Try it: Every line in the listing below from the one with "COMPARTIR ESTE PRODUCTO" through the one with "prochaine réunion de" is to be reproduced exactly, both ends included; leave out the rest.

Records to process:
=-=-=
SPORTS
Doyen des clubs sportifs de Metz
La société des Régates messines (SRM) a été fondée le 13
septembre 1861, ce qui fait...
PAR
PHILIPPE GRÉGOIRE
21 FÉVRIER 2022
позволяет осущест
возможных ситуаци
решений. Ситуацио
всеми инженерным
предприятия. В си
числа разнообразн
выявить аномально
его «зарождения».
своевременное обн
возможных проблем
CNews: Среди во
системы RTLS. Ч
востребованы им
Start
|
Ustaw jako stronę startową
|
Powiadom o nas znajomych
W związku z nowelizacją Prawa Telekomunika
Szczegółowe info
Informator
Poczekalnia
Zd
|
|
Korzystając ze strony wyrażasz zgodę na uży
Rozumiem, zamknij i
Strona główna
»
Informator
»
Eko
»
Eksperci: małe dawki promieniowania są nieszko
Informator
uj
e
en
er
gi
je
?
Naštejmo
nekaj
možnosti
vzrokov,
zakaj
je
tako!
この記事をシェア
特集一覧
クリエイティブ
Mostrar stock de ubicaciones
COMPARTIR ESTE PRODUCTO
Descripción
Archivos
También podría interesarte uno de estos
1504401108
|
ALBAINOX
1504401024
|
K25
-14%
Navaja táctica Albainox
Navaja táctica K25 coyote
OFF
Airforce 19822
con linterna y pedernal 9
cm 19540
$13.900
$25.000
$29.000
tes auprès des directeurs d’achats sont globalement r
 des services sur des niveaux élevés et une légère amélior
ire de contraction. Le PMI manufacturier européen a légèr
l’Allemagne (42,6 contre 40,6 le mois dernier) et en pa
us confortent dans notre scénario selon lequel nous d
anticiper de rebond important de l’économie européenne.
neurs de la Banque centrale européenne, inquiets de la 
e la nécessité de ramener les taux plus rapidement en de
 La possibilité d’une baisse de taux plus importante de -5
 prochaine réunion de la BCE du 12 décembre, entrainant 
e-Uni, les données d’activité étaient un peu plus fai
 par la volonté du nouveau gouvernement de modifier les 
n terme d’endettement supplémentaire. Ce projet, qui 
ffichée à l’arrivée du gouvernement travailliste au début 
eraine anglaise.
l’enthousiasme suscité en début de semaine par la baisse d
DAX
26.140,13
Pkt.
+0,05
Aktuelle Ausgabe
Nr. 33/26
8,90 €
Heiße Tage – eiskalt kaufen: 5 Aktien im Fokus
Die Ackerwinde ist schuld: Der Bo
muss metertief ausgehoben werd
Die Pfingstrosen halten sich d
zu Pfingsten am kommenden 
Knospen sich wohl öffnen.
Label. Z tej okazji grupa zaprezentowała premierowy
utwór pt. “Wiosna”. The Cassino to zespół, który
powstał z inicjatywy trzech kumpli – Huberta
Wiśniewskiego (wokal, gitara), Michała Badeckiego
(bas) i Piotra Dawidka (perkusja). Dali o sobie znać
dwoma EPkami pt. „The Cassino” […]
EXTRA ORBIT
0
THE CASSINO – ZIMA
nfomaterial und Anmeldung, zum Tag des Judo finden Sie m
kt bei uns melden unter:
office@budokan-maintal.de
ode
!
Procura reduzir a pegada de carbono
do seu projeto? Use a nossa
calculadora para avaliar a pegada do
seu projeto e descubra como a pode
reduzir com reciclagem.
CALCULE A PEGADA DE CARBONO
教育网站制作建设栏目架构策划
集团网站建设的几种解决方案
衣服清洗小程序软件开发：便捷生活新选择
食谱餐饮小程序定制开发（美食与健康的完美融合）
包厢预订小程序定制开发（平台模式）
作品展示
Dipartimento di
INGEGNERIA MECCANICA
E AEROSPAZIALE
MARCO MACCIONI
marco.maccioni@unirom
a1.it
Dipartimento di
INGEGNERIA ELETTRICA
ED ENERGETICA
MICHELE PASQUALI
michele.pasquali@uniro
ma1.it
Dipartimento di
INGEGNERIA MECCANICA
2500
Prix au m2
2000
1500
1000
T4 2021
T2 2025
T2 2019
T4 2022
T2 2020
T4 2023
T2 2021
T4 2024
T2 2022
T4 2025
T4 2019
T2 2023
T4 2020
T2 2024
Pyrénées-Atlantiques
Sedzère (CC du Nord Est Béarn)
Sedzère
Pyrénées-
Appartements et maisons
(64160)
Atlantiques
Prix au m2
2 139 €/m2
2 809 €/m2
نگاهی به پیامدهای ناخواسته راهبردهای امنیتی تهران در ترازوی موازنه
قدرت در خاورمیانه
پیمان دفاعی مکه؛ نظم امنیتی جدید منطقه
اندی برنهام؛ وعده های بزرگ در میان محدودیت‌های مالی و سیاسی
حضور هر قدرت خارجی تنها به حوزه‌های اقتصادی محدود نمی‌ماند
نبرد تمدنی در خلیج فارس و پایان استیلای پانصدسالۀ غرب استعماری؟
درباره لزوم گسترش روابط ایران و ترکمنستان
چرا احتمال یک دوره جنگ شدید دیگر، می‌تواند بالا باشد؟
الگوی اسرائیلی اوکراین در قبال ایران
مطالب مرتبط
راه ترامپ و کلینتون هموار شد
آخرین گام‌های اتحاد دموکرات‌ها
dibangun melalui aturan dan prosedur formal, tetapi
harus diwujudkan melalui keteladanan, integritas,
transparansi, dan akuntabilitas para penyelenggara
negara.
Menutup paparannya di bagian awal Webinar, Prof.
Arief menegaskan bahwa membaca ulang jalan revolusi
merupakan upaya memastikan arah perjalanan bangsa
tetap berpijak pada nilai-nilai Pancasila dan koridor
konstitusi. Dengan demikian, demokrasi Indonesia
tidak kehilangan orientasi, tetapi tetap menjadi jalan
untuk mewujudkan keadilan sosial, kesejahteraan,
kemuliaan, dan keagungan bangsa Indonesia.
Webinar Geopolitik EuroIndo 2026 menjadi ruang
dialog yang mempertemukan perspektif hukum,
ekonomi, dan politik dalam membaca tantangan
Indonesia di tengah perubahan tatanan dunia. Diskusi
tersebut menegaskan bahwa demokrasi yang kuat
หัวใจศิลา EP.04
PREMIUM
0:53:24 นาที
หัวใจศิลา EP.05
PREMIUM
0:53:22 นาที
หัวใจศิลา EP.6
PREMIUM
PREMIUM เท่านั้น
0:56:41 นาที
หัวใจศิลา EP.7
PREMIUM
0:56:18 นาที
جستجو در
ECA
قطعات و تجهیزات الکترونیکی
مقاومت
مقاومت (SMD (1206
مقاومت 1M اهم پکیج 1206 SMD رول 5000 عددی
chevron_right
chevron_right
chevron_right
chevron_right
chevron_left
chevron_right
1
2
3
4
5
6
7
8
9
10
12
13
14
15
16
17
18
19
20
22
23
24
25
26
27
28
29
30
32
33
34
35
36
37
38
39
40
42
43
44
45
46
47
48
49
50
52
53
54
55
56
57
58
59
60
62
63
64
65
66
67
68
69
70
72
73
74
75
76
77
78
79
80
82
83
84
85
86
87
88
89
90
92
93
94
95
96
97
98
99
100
=-=-=
Solution below:
COMPARTIR ESTE PRODUCTO
Descripción
Archivos
También podría interesarte uno de estos
1504401108
|
ALBAINOX
1504401024
|
K25
-14%
Navaja táctica Albainox
Navaja táctica K25 coyote
OFF
Airforce 19822
con linterna y pedernal 9
cm 19540
$13.900
$25.000
$29.000
tes auprès des directeurs d’achats sont globalement r
 des services sur des niveaux élevés et une légère amélior
ire de contraction. Le PMI manufacturier européen a légèr
l’Allemagne (42,6 contre 40,6 le mois dernier) et en pa
us confortent dans notre scénario selon lequel nous d
anticiper de rebond important de l’économie européenne.
neurs de la Banque centrale européenne, inquiets de la 
e la nécessité de ramener les taux plus rapidement en de
 La possibilité d’une baisse de taux plus importante de -5
 prochaine réunion de la BCE du 12 décembre, entrainant 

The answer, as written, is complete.